先に「搭載量の制限」という話を書いたが、最大搭載量だけでなく、兵装架ごとの搭載量の制限もついて回るのが、戦闘機などで兵装を外部搭載する場合の特徴。

取り付ける場所が胴体や主翼の下だから、胴体や主翼の構造設計も関わってくる。つまり、設定時に想定した負荷より大きい負荷をかけられないので、それが搭載量を制約する可能性がある。さらに、兵装架ごとの制限値もある。

例えばF-35の場合、兵装搭載用のステーションは全部で11ヶ所あり、搭載可能な兵装の重量上限が個別に定められている。第78回でも少し触れた話だが、今回はF-35Aについて具体的な数字を出してみよう(1ポンド = 0.454kg)。

ステーション1 300ポンド
ステーション2 2,500ポンド
ステーション3 5,000ポンド
ステーション4 2,500ポンド
ステーション5 350ポンド
ステーション6 1,000ポンド
ステーション7 350ポンド
ステーション8 2,500ポンド
ステーション9 5,000ポンド
ステーション10 2,500ポンド
ステーション11 300ポンド

番号は左端から順番に振るので、ステーション1~ステーション3は左主翼、ステーション4~ステーション5は左舷機内兵器倉、ステーション6は胴体下面中心線、ステーション7~ステーション8は右舷機内兵器倉、ステーション9~ステーション11は右主翼となる。

このうちステーション6は、兵装の機外搭載には使わない。これは、F-35BとF-35Cが25mm機関砲のポッドを取り付けるためのもの。F-35Aはもともと機関砲を内蔵しているので、機関砲ポッドに用はない。

ステーション4とステーション8は2,500ポンド=1,135kgの兵装まで搭載できるが、もちろん機内兵器倉のサイズを超えるものは搭載不可。隣のステーション5とステーション7は機内兵器倉の内部、かつ空対空ミサイル専用なので、サイズ上限も重量上限も小さい。

現在は機内兵器倉のステーション4と同8にAIM-120 AMRAAM空対空ミサイルを搭載するが、これすら完全に内部に納まらず、外部に少し膨らみができている。

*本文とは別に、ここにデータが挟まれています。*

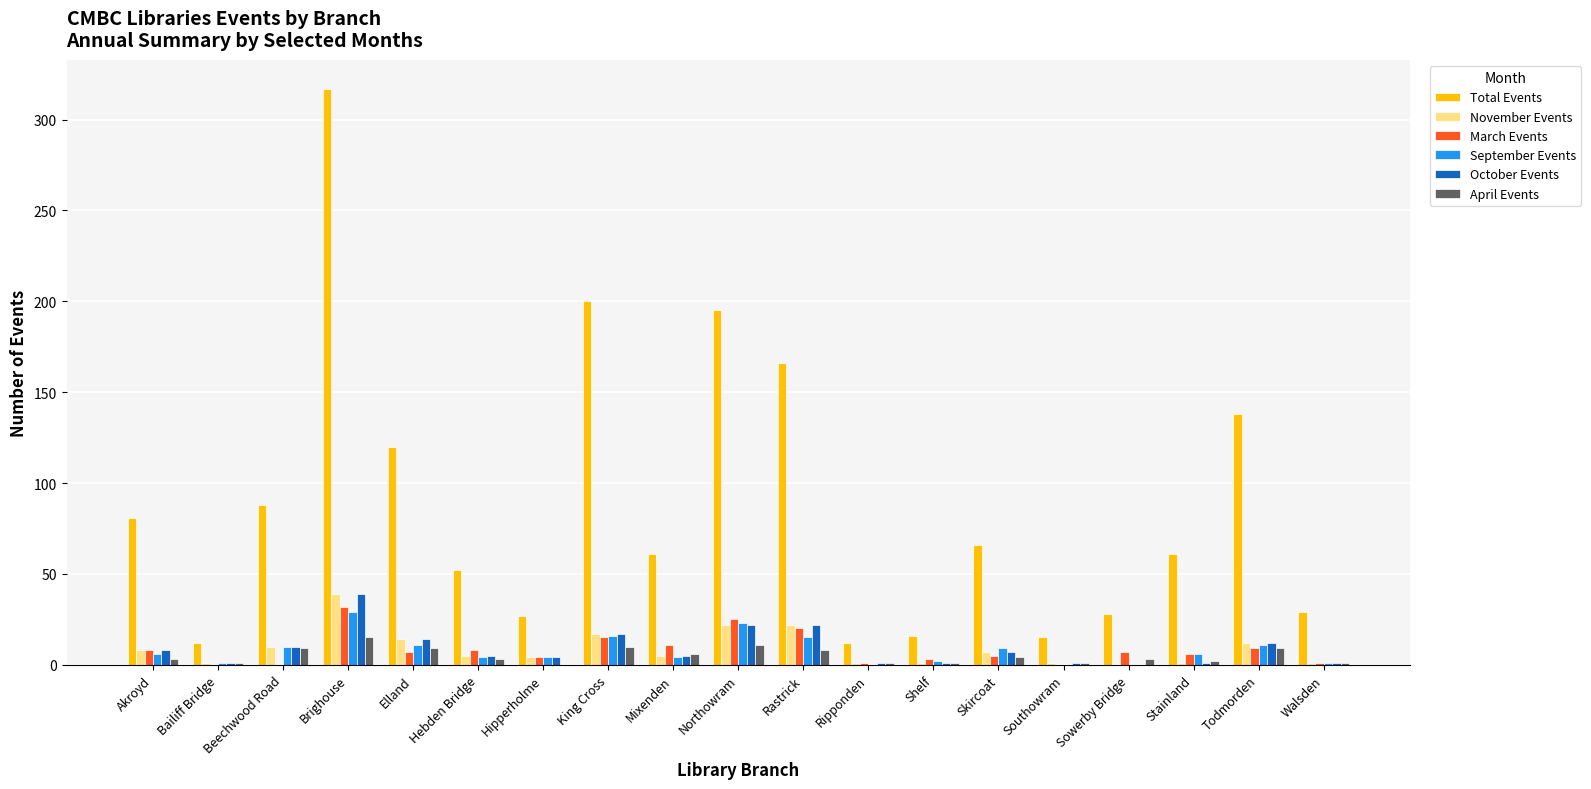

Is the value of Total Events at Shelf greater than the value of September Events at Walsden?

Yes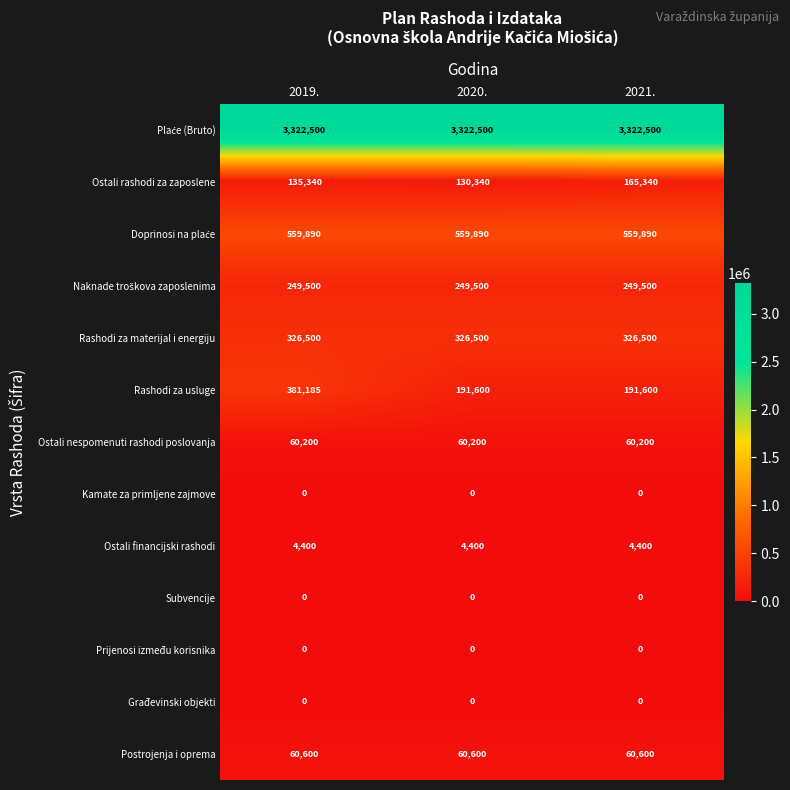

What is the maximum value for Ostali rashodi za zaposlene?

165340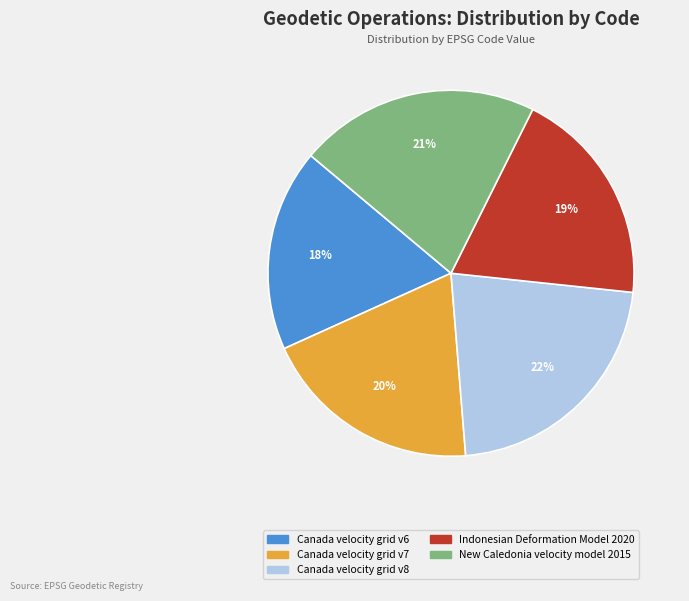

How many segments does this pie chart have?

5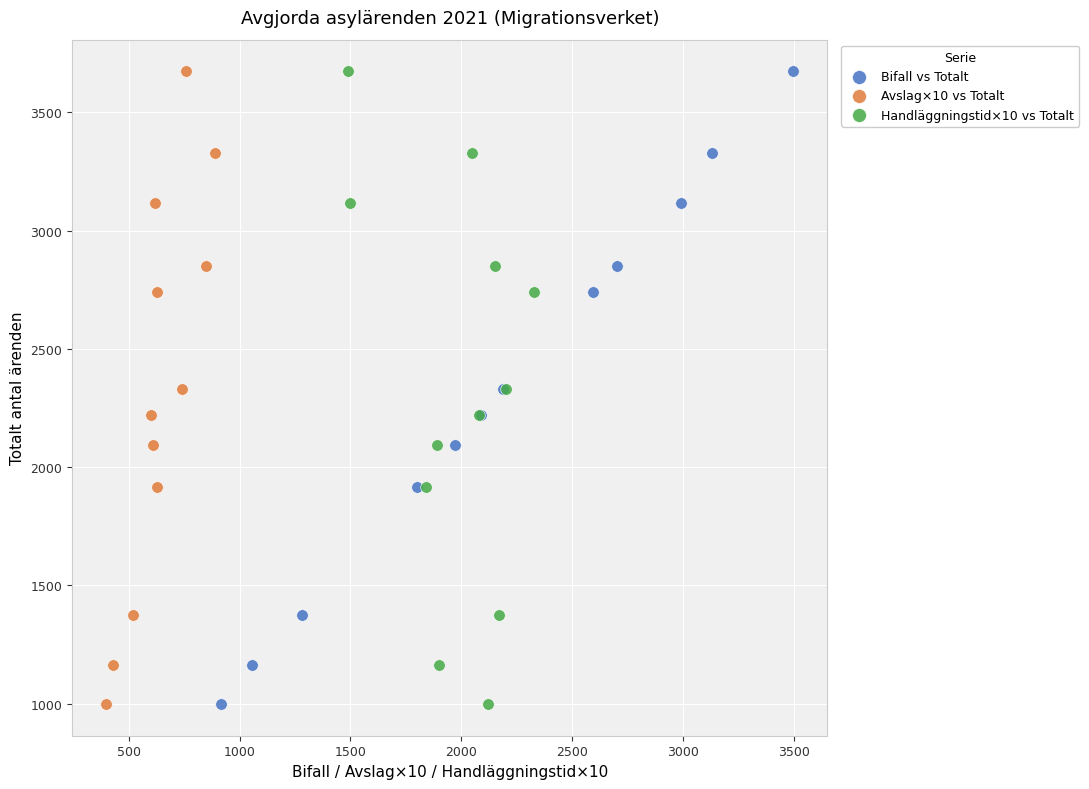

What are all the series names shown in the legend?

Bifall vs Totalt, Avslag×10 vs Totalt, Handläggningstid×10 vs Totalt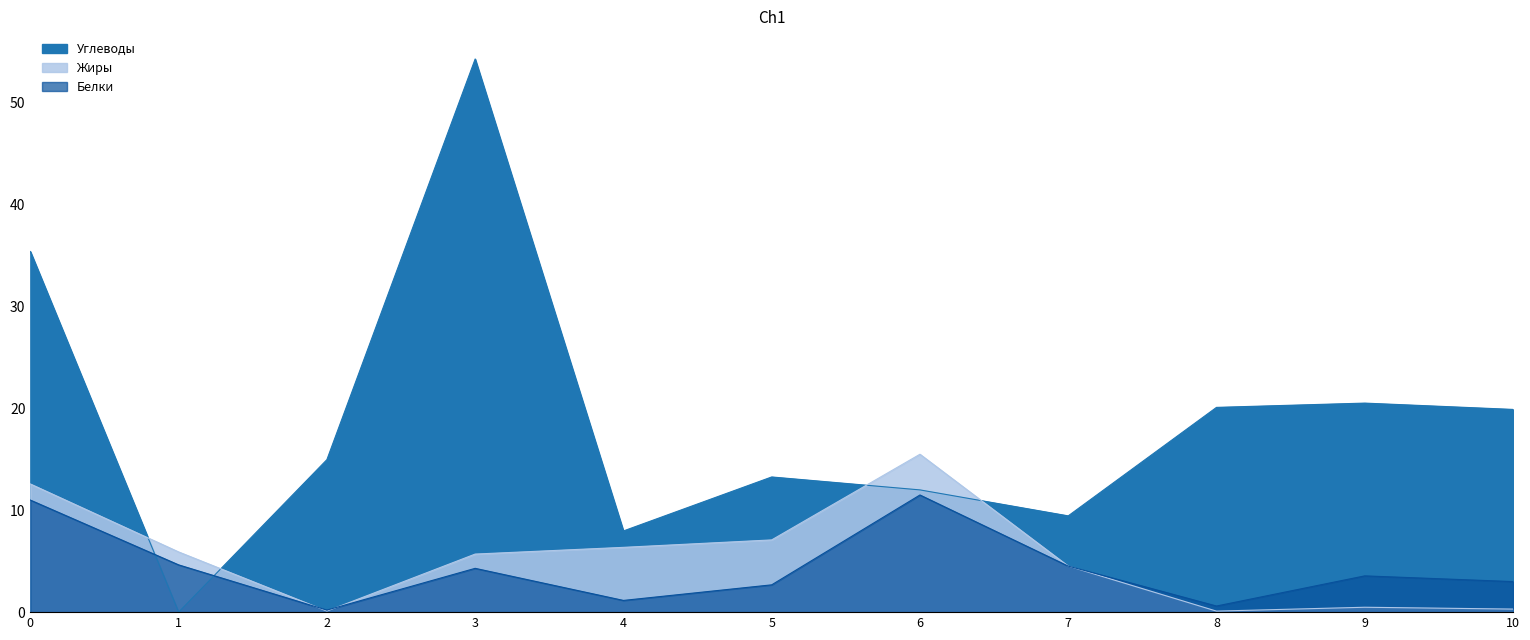

How many values in the Углеводы series are below 14?

5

MBDA社がここに自社のミーティア空対空ミサイルを搭載しようとしたら、翼幅が大きすぎて納まらず、ミサイルの改設計を余儀なくされたそうだ。

F-35の機内兵器倉(ただしモックアップ)。これは左舷側を前方から見ているので、右側がステーション4、左側がステーション5となる。前者にはJSOW滑空誘導爆弾が、後者にはAMRAAM空対空ミサイルが付いている

つまり、トータルの重量だけでなく、兵装架ごとのスペースや重量上限も考慮に入れながら、どこに何を何発ずつ搭載するかを考えなければならない。場合によっては、兵装架が余ったり、搭載可能な重量を余したりということも起こる。むしろ、そういうことのほうが普通かもしれない。